■ **EXTRAIT DU TEXTE**:
++++++++++
Son emploi n'est avéré que chez Roger et Guy.
Les 176 substances sont utilisées pour 72 % ( 126 ) d’entre - elles en usage externe, 13 % ( 24 ) le sont en usage interne et 15 % ( 26 ) en usage mixte.
Le fort pourcentage de drogues utilisées en usage externe s’explique aisément: il est en effet logique que les chirurgiens fassent appel à des topiques cutanés qui agissent localement à travers la peau. Nous distinguerons les vulnéraires, les résolutifs , les substances mixtes. ( à la fois vulnéraires et résolutifs) et les produits employés extérieurement mais n’étant ni vulnéraires ni résolutifs :
24 substances sont employées par voie orale dans le traitement des blessures. Elles sont toutes ( sauf le lait) d’origine végétale (une fois encore !). Cinq interviennent dans le régime des blessés, soit comme aliment ( lait, mouron, pistache ), soit comme stimulatif digestif ( galanga, macis ). On connaît la faveur, chez les auteurs médiévaux, des laxatifs ( par voie orale ou par clystère ) : 9 substances telles, casse, épinards, etc., ont cette fonction. On se souvient, en particulier, que Guillaume insiste, quel que soit le type de blessures, sur la nécessité de débarrasser le ventre du malade. Parmi les 10 produits restants, on relève 5 diurétiques ( par exemple bourrache, persil ), 2 résolutifs ( bette et jujube ), 2 sédatifs ( nénuphar et pourpier ) et 1 vomitif ( asarabaca ).
++++++++++
■ **EXTRAITS DE DONNÉES**:
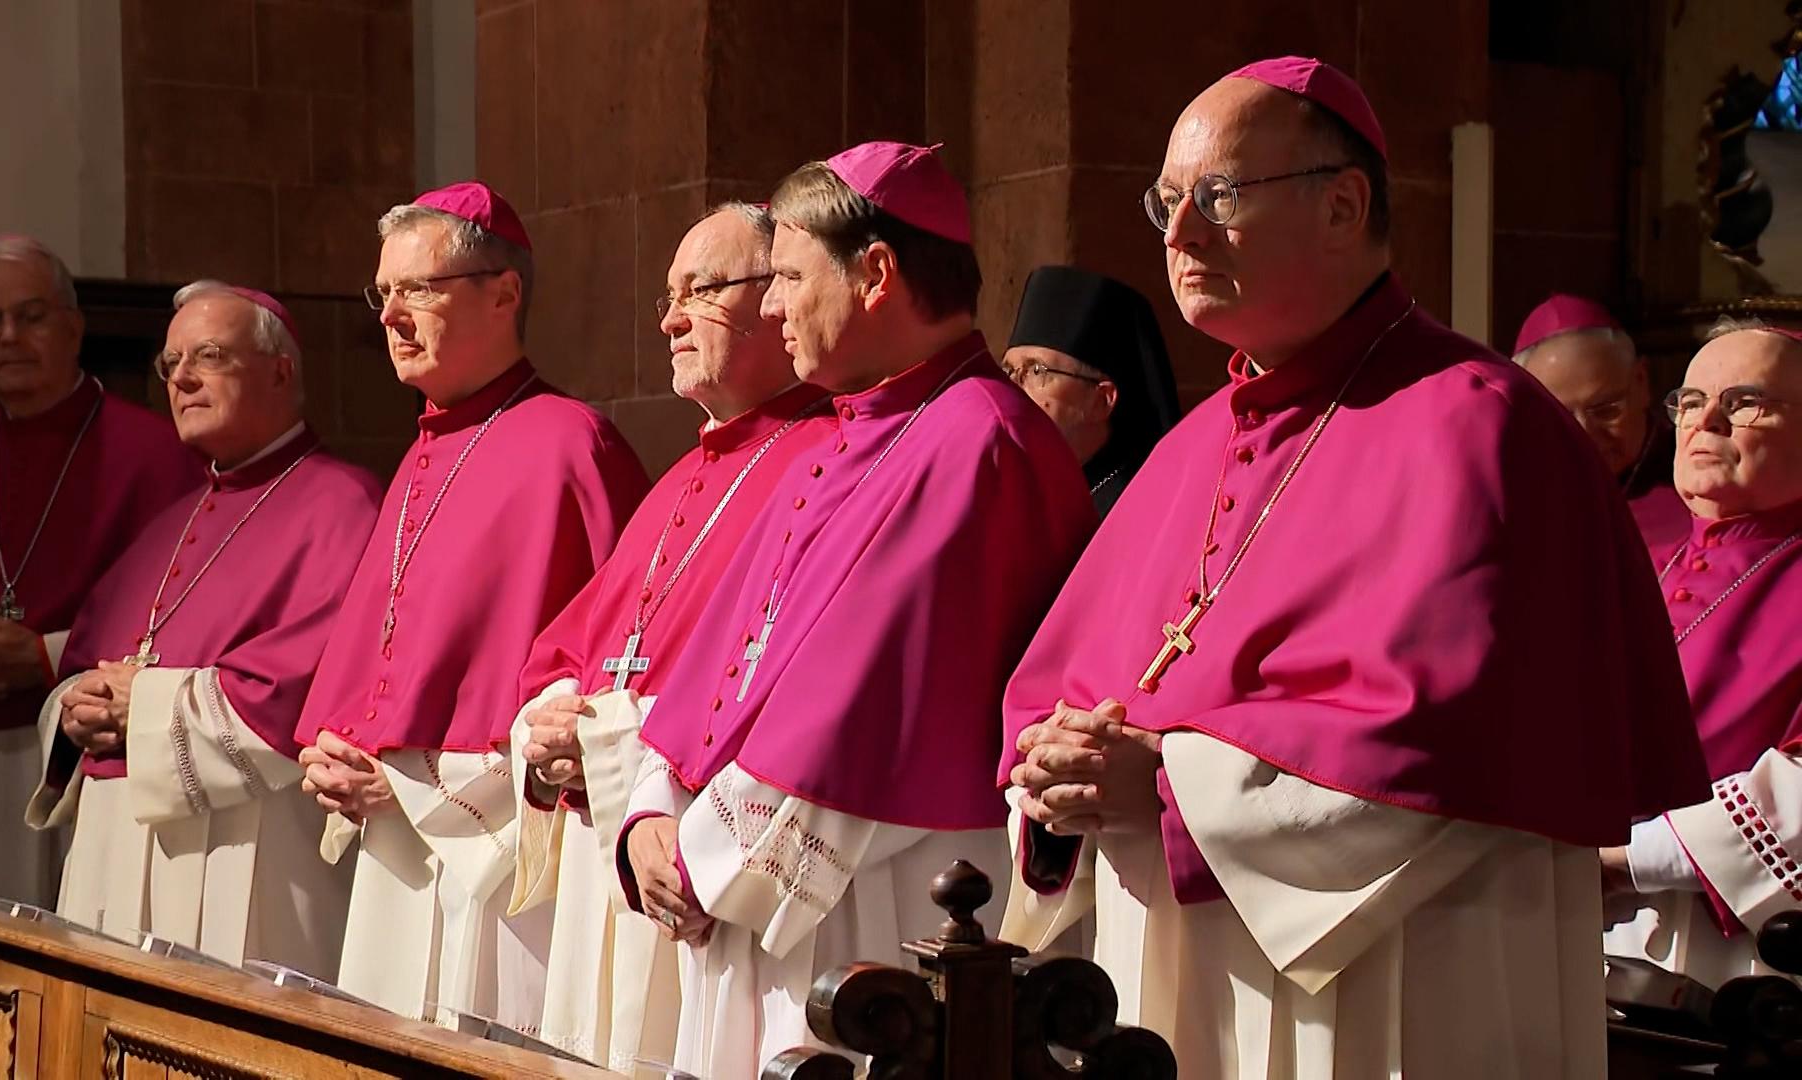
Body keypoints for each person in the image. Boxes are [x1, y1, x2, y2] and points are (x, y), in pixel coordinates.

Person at [1000, 57, 1706, 1078]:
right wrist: (1055, 772)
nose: (1182, 235)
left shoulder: (1487, 425)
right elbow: (1065, 692)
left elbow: (1449, 731)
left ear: (1343, 204)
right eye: (1167, 203)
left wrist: (1165, 785)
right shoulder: (1190, 447)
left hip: (1407, 967)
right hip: (1171, 963)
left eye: (1220, 196)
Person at [617, 141, 1094, 1076]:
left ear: (875, 272)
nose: (770, 304)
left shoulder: (980, 443)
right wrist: (648, 816)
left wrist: (699, 863)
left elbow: (866, 710)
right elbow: (719, 671)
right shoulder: (836, 439)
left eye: (789, 275)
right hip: (760, 900)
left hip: (882, 915)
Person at [295, 181, 648, 1031]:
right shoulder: (419, 455)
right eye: (382, 293)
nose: (391, 315)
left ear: (504, 293)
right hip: (394, 851)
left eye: (417, 289)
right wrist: (337, 752)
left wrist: (420, 784)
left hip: (503, 861)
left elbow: (600, 684)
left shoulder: (573, 445)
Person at [508, 202, 835, 1071]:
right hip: (607, 864)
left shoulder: (826, 461)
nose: (674, 317)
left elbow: (779, 692)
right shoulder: (683, 475)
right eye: (668, 296)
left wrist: (610, 747)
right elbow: (571, 651)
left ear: (779, 299)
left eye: (704, 289)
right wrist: (544, 732)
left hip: (694, 861)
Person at [25, 282, 379, 976]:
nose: (181, 378)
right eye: (170, 363)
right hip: (112, 846)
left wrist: (145, 706)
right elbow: (84, 667)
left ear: (281, 371)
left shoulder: (344, 504)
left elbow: (302, 690)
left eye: (209, 356)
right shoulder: (171, 521)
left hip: (247, 846)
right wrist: (76, 711)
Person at [0, 235, 197, 906]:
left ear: (74, 325)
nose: (9, 337)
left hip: (97, 760)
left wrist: (49, 657)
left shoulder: (159, 458)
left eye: (31, 315)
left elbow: (191, 611)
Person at [1604, 319, 1802, 990]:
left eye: (1745, 402)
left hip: (1743, 956)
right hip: (1581, 923)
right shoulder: (1640, 563)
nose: (1706, 421)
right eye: (1689, 402)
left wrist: (1623, 860)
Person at [1003, 265, 1182, 512]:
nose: (1011, 389)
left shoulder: (1139, 508)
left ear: (1101, 400)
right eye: (1009, 370)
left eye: (1036, 371)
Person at [1515, 293, 1684, 550]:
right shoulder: (1514, 494)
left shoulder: (1698, 483)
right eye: (1559, 417)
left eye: (1605, 410)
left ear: (1641, 381)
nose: (1585, 435)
++++++++++
■ **QUESTIONS SUR LE TEXTE**:
**1.** Quels sont les deux sédatifs que le texte cite parmi les produits pris par voie orale ?
**2.** Recopiez mot pour mot le passage du texte qui commence aux mots « Son emploi n'est » et s'arrête après les mots « en usage mixte. ».
Vous n'aurez pas besoin des enregistrements.

■ **RÉPONSES AUX EXERCICES**:
**1.** Le nénuphar et le pourpier.

**2.**
Son emploi n'est avéré que chez Roger et Guy.
Les 176 substances sont utilisées pour 72 % ( 126 ) d’entre - elles en usage externe, 13 % ( 24 ) le sont en usage interne et 15 % ( 26 ) en usage mixte.